“Non si dubita che l’innovazione sia la leva per la crescita di un paese; di contro neppure si dubita che la innovazione tecnologica possa talvolta determinare una diminuzione di posti lavoro”
(post precedente: “Start-up viaggio tra innovazione ricerca e imprenditorialità, le grandi-aziende e l’Università” del 28agosto 2017)
3agosto 2017 di Ruggero Morelli
Se quindi si ritiene che la ricerca sia da incentivare per migliorare le potenzialità dei servizi e dell’industria – l’Italia investe in ricerca un quarto di quanto investe la Germania – si deve riflettere e si devono governare i passaggi conseguenti. Ed oggi siamo tutti consapevoli che la ricerca è per lo più indirizzata a trovare forme per migliorare la salute, la sicurezza nel lavoro e la qualità della vita a certe età.
Quando nei laboratori di ricerca si scopre o si inventa un nuovo prodotto o processo, si apre una fase per la possibile industrializzazione: gli esempi sono alla portata di tutti sia nella storia dei due secoli passati con le prime tre fasi, sia nell’attualità con quella che chiamiamo la quarta rivoluzione o 4.0. E c’è già che delinea la prossima: industria 5.0.
Oggi, come ci hanno ricordato i docenti della Scuola Sant’Anna di Pisa, dopo il lavoro degli ingegneri si apre anche una fase interdisciplinare di confronto con altri specialisti per elaborare proposte organiche. Addirittura per dare un segno di attenzione al tema della occupazione è stata coniata la parola: Roboetica.
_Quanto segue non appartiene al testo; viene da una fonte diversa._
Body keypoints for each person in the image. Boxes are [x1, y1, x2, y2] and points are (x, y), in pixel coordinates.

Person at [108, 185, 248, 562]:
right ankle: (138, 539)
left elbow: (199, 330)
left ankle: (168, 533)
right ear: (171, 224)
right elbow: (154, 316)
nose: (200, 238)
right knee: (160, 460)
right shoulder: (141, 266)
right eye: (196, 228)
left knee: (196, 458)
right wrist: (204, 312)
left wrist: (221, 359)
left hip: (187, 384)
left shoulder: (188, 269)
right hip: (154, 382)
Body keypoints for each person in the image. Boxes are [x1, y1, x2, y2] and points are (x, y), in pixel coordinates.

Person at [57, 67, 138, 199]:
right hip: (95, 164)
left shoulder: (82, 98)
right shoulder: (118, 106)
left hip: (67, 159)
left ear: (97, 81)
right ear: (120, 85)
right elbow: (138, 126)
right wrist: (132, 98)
Quindi alla ricerca si affianca anche il fattore sociale della conseguenza possibile di soppressione di posti di lavoro. Le tesi sul punto della diminuzione dell’occupazione in conseguenza di nuove tecnologie sono difformi. Irene Tinagli, economista, ci ricorda che Robert Solow, Nobel 1973, e Olivier Blanchard, capo economista del FMI, hanno sostenuto che:
’’L’evidenza empirica ci mostra che, in effetti, non esiste una correlazione positiva tra la crescita della produttività e l’aumento della disoccupazione, e neppure tra l’aumento dell’innovazione tecnologica e la disoccupazione. Su oltre cento anni di dati sull’economia statunitense e su quella francese, (http://economics.mit.edu/files/) al netto del periodo della Grande depressione, non si rileva alcuna correlazione significativa tra i due fenomeni.’’
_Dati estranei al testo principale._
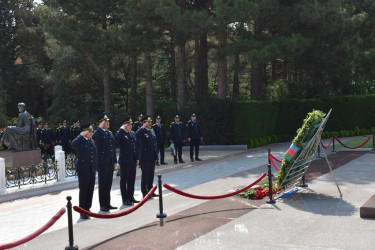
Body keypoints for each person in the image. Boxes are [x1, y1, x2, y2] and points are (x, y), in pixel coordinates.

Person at [71, 123, 97, 219]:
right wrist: (80, 135)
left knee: (90, 189)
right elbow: (72, 144)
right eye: (89, 131)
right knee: (84, 190)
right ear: (85, 132)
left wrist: (95, 168)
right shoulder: (80, 141)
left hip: (91, 169)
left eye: (91, 131)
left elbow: (94, 155)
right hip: (83, 169)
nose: (91, 133)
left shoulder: (92, 141)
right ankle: (82, 210)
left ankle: (88, 208)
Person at [92, 112, 118, 211]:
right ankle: (102, 204)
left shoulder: (109, 133)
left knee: (108, 183)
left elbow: (113, 148)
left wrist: (115, 160)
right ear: (101, 123)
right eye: (106, 122)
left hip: (110, 161)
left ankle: (108, 203)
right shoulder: (98, 133)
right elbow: (94, 140)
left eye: (108, 121)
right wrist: (100, 127)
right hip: (102, 162)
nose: (108, 123)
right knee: (102, 184)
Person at [115, 116, 139, 206]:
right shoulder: (120, 133)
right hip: (124, 161)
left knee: (131, 180)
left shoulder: (132, 133)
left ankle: (131, 196)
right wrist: (122, 129)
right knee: (124, 180)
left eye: (131, 124)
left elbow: (135, 146)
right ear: (124, 125)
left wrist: (137, 158)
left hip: (132, 160)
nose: (130, 126)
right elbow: (116, 139)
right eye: (128, 124)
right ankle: (125, 199)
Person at [136, 114, 158, 199]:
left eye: (150, 122)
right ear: (144, 123)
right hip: (144, 157)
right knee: (145, 175)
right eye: (148, 122)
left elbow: (154, 145)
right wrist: (142, 127)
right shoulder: (141, 131)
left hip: (152, 157)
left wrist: (156, 156)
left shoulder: (151, 131)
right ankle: (144, 192)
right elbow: (136, 135)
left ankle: (150, 191)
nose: (150, 124)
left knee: (151, 175)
Dallo studio dell’Istat:’L’Italia in 150 anni’’ si legge :
‘’Dagli anni ottanta anche in Italia si è avuta una fortissima diffusione della computerizzazione e dei processi di digitalizzazione; nonostante ciò, il numero delle persone in cerca di occupazione nel 2007 (prima della crisi finanziaria internazionale) era quasi la metà di venti anni prima, grazie alla crescita esponenziale del terziario e alla nascita di nuovi servizi. Una trasformazione economica e produttiva in realtà già in atto dall’inizio degli anni Settanta, il cui saldo complessivo è da considerarsi decisamente positivo. Nei quarant’anni tra il 1970 e il 2009 – anni di profondissima trasformazione tecnologica ed economia- l’industria italiana ha perso circa un milione di posti di lavoro, l’agricoltura un altro milione, ma i servizi ne hanno creati circa cinque milioni, con un saldo complessivo nettamente positivo .’’
E qui si innestano sia le forme di lavoro per la gestione e manutenzione dei nuovi prodotti, sia la formazione professionale per gli addetti. Ci ricorda ancora Irene Tinagli:
“… nel 2014 le richieste di lavoratori con competenze matematiche ed informatiche negli Stati Uniti sono state 5 volte superiori alla disponibilità di lavoratori disoccupati con quelle caratteristiche. Anche in Italia rilevazioni come per esempio quelle di Unioncamere sulle previsioni di assunzione delle imprese (rilevazione Excelsior) denunciano una forte difficoltà delle imprese a trovare alcuni profili professionali, in particolar modo quelli con elevate competenze tecniche ed informatiche. Assinform stima che in Italia nei prossimi 5 anni ci sarà una richiesta di 170.000 persone con competenze informatiche specifiche, per cui non abbiamo il sistema di preparazione necessario.”